In 1590 Wolley purchased various parsonages in Surrey for £1,010, and in the subsidy assessment for that county, taken just before his death, he was rated at over £40. He died at Pyrford on 28 Feb. 1596 and was buried in St. Paul’s cathedral. In his will, made three days before his death, and proved on the following 13 Mar., Wolley commended his soul to Almighty God ‘whom I humbly thank for my creation’. His body was to be buried ‘without any pomp’, and his wife, who soon married Lord Keeper Egerton, was appointed sole executrix and residuary legatee, with his ‘very good friends’ Sir William and George More supervisors. Bequests were made to servants, and debts were to be paid, especial care being taken that no man be defrauded. In a codicil he remembered his sister, Mrs. Eleanor Hardy, and two servants to whom he left £10 each.
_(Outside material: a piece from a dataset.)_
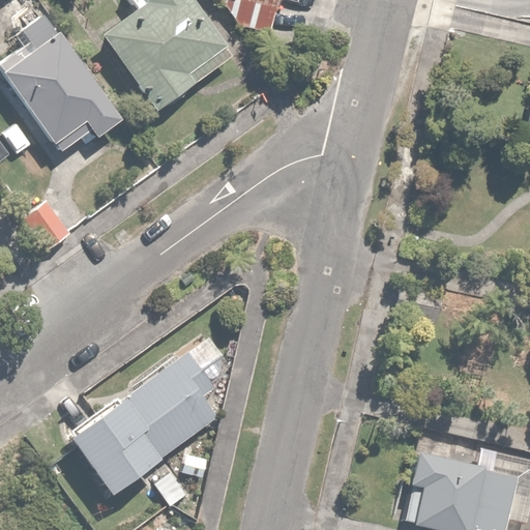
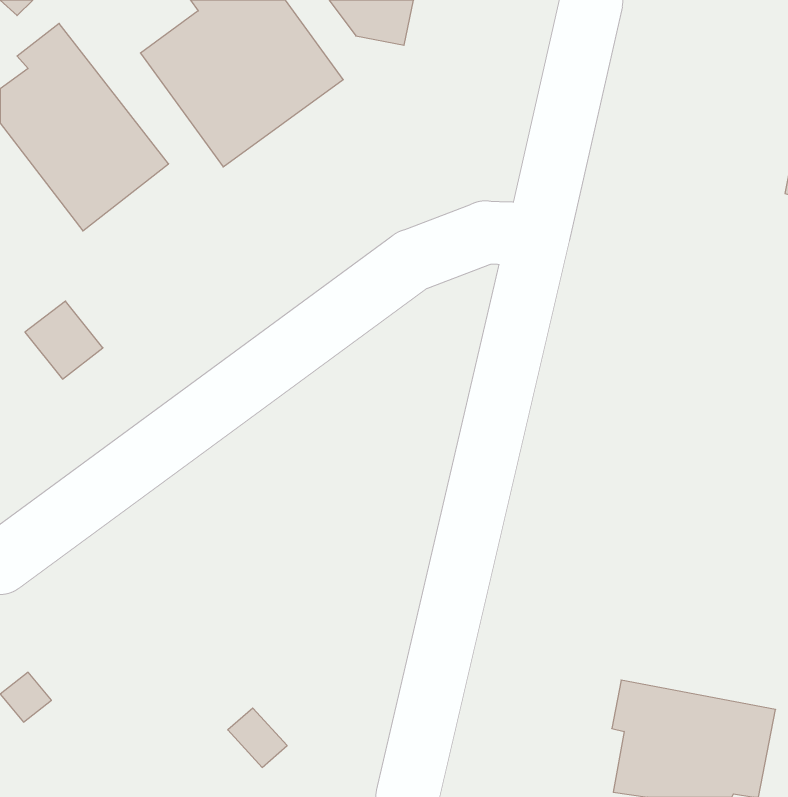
building: [72,352,222,492] -> none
His widow died before administration of the estate was complete, and on 4 May 1600 his son Francis took over, to be superseded, on his death, by Wolley’s brother-in-law, Sir George More.4

Ref Volumes: 1558-1603

Author: P. W. Hasler

Notes

  • 1. DNB; APC, xiv. 236; Hutchins, Dorset, ii. 645; CPR, 1566-9, p. 394; CSP Dom. 1591-4, 1595-7.
  • 2. Trinity, Dublin, anon. jnl. f. 29v; CJ, i. 95, 105, 106, 120, 121, 134; D’Ewes, 207, 247, 288, 306, 339, 340, 341, 343, 349, 352, 356, 393, 394, 395, 399, 405, 409, 410, 412, 413, 414, 415, 416, 430, 431, 432, 438, 439, 440, 442, 443, 445, 448, 449, 453, 454, 471, 472, 473, 474, 476, 477, 478, 481, 486, 489, 490, 496, 497, 499, 502, 503, 504, 506, 507, 513, 517, 519, 520, 521; Townshend, Hist. Colls. 16, 25, 58, 59, 78.
  • 3. HMC 7th Rep. 629, 630, 636, 666; HMC Hatfield, v. 152; Lansd. 18, f. 33; 80, f. 16; Genealogist, n.s. ii. 295.
  • 4. PRO Index 6800, f. 223; Surr. Arch. Colls. xix. 88; PCC 21 Drake.